À la suite de l’analyse critique des différentes définitions de l’entrepreneuriat et du management, nous constatons que ces deux logiques présentent des objectifs communs tels que la recherche de performance, la création de valeur et d’avantages concurrentiels. Nous avons vu que le management stratégique était souvent croisé avec l’entrepreneuriat (Barringer et Bluedorn, 1999 ; Hitt et al., 2001 ; Shane et Venkataraman, 2000 ; Zahra et Dess, 2001) et semble présenter les mêmes finalités.
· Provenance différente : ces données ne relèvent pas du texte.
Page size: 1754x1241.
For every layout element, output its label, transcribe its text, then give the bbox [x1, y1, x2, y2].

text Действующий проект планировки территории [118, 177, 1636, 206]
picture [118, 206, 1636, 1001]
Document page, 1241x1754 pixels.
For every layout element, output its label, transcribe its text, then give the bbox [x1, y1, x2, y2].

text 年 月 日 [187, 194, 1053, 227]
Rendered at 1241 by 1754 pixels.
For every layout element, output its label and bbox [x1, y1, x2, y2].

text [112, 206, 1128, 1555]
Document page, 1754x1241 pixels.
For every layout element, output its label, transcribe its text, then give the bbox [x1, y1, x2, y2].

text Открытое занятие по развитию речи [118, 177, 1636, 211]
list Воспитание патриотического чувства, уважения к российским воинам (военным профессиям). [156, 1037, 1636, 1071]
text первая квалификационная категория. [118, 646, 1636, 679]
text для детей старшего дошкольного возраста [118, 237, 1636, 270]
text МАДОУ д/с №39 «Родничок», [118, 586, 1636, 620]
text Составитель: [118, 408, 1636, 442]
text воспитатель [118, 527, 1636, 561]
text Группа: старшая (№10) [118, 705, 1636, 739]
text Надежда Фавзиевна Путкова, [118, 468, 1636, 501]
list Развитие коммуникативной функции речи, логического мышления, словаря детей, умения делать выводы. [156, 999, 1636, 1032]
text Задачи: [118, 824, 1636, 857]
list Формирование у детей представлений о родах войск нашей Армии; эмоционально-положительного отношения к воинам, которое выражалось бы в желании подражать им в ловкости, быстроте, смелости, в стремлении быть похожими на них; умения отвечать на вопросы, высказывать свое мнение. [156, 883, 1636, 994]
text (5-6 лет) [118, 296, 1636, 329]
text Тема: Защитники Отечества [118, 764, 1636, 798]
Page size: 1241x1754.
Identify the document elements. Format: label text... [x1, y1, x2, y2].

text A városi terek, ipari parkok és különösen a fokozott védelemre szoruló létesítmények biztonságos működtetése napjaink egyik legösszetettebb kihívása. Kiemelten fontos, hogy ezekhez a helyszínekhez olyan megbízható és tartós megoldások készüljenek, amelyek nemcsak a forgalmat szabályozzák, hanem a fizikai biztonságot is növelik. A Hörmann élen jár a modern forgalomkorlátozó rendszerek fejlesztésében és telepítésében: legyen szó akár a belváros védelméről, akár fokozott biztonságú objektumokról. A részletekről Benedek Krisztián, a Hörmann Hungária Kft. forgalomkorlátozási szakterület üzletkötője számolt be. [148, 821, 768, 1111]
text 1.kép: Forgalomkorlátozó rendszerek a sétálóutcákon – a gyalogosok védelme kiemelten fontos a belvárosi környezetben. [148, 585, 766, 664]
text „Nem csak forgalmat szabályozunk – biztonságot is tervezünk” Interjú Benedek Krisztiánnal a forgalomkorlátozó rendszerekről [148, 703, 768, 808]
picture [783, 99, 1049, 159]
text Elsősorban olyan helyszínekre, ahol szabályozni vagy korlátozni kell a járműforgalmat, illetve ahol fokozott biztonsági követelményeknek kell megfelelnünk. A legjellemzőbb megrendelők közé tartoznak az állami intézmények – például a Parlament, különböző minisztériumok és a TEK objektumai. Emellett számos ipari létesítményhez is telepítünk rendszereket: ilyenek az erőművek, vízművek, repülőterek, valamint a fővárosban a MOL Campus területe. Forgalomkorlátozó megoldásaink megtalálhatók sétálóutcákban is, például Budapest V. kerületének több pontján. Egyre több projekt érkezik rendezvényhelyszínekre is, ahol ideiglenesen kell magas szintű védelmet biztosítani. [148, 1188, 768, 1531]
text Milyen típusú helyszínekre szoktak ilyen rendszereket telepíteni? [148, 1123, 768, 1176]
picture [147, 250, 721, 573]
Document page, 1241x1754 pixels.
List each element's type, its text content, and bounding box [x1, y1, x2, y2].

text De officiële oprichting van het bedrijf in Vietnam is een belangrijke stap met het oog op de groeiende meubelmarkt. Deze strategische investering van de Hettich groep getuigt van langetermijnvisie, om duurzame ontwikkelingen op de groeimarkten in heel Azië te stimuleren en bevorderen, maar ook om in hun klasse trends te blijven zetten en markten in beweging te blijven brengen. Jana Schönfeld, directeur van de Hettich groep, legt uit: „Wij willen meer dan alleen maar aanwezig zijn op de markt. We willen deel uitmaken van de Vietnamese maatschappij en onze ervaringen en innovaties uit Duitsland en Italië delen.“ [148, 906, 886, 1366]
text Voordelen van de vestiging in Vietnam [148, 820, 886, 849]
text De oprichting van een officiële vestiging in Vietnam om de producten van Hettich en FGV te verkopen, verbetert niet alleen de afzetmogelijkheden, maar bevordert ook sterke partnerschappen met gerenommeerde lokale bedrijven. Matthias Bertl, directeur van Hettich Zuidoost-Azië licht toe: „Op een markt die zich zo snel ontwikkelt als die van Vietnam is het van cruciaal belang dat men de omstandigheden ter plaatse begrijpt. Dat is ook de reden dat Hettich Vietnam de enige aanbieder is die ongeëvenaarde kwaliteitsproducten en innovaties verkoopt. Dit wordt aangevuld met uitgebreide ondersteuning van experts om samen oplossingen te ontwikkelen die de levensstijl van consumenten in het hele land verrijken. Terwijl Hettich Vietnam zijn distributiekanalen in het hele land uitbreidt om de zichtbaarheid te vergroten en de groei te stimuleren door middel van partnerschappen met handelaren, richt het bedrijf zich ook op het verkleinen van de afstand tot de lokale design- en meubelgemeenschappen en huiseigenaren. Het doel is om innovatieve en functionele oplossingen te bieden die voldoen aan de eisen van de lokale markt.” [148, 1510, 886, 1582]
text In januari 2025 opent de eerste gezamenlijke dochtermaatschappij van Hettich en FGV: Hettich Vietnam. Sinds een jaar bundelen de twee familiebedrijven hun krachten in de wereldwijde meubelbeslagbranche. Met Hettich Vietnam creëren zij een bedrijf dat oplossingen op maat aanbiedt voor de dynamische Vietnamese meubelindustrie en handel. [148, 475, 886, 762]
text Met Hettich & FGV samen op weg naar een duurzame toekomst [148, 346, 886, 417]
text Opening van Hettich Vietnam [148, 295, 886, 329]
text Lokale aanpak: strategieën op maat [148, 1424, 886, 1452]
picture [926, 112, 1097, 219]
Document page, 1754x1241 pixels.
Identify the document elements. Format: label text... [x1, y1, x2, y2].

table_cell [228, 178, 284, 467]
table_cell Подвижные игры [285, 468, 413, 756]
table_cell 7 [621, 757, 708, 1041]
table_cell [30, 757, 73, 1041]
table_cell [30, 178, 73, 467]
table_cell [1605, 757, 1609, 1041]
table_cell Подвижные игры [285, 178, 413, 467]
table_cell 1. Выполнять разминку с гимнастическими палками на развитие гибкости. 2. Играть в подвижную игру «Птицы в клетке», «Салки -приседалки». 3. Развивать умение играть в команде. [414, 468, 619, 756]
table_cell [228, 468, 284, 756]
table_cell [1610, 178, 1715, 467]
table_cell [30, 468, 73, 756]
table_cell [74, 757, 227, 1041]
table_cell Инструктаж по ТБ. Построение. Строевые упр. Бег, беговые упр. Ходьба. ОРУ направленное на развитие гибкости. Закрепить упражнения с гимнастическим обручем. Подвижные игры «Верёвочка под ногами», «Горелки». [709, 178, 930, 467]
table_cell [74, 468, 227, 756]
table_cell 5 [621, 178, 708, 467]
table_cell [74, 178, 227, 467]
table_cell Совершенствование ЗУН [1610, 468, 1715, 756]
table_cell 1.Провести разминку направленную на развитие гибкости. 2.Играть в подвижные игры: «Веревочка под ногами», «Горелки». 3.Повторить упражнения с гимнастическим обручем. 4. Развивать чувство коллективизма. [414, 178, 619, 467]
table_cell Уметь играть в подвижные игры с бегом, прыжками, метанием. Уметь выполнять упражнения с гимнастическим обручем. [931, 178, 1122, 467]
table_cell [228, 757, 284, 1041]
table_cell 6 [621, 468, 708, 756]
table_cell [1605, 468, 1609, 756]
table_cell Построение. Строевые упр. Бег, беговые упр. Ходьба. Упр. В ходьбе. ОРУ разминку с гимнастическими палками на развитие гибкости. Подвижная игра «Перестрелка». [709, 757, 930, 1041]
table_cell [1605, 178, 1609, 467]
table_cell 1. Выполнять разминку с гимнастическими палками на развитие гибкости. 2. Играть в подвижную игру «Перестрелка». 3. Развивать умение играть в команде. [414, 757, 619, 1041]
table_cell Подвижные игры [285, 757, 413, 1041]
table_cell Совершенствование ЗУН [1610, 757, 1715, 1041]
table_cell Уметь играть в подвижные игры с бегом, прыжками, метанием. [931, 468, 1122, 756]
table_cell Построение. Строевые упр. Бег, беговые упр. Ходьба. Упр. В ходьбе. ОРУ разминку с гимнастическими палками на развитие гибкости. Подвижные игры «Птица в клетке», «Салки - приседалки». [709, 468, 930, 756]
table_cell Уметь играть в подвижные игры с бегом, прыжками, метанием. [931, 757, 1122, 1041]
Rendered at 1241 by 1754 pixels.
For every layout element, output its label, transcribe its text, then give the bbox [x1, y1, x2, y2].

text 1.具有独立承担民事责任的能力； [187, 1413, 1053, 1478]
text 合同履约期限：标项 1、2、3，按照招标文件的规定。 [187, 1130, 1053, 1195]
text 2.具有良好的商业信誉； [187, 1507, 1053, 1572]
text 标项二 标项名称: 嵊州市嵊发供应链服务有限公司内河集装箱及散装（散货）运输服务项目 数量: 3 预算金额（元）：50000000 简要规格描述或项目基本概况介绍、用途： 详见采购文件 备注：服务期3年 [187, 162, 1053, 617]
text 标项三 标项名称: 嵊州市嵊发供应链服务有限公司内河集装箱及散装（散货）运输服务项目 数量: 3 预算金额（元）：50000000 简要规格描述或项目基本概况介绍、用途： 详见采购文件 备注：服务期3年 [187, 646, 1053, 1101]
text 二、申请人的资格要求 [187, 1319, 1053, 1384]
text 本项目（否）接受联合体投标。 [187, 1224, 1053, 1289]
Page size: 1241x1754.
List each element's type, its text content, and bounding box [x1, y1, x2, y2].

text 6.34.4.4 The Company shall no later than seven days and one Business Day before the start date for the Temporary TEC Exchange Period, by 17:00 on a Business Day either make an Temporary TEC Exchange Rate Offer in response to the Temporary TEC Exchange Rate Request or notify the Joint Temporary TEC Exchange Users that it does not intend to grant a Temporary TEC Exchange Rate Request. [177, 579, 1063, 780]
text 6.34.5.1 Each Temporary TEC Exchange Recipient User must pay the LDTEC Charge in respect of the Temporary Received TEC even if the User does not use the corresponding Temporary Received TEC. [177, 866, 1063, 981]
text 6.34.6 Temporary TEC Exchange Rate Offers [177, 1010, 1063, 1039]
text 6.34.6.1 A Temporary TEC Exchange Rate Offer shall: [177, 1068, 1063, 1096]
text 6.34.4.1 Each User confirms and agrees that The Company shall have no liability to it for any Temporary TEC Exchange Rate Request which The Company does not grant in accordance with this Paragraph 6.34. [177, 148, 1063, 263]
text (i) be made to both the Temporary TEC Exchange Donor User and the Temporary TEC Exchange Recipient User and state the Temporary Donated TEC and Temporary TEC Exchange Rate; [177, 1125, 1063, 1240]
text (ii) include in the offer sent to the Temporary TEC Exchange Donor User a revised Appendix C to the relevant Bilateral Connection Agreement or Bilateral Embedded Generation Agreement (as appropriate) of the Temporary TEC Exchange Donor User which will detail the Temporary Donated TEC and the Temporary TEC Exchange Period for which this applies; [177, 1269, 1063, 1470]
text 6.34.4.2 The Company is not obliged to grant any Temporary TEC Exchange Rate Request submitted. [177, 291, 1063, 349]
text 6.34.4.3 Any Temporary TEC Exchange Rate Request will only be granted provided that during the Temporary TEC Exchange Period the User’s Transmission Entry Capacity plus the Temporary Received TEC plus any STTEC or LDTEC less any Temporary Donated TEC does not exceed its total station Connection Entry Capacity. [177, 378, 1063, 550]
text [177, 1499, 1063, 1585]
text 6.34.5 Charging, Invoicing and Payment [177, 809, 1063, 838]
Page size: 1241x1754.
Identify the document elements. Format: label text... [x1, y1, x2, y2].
Toutefois, c'est leur mise en application stratégique qui permet de les distinguer, l’entrepreneuriat passant plutôt par la saisie d’opportunités et le management stratégique par la gestion des ressources. Nous retrouvons ainsi une partie des résultats soulignés par Shane et Vekataraman (2000) (Tableau 2). Nous allons voir, dans le point suivant, que ce sont sur ces voies de différenciation que la littérature s’est appuyée pour construire des modèles et échelles de référence pour détecter les caractéristiques des logiques entrepreneuriales et managériale. L’opérationnalisation (management tactique et opérationnel) découlant des décisions stratégiques, elle ne semble pas représenter un élément déterminant dans la distinction entre le management et l’entrepreneuriat, mais représente un principe indissociable de ces deux logiques (Shepherd et Patzelt, 2013).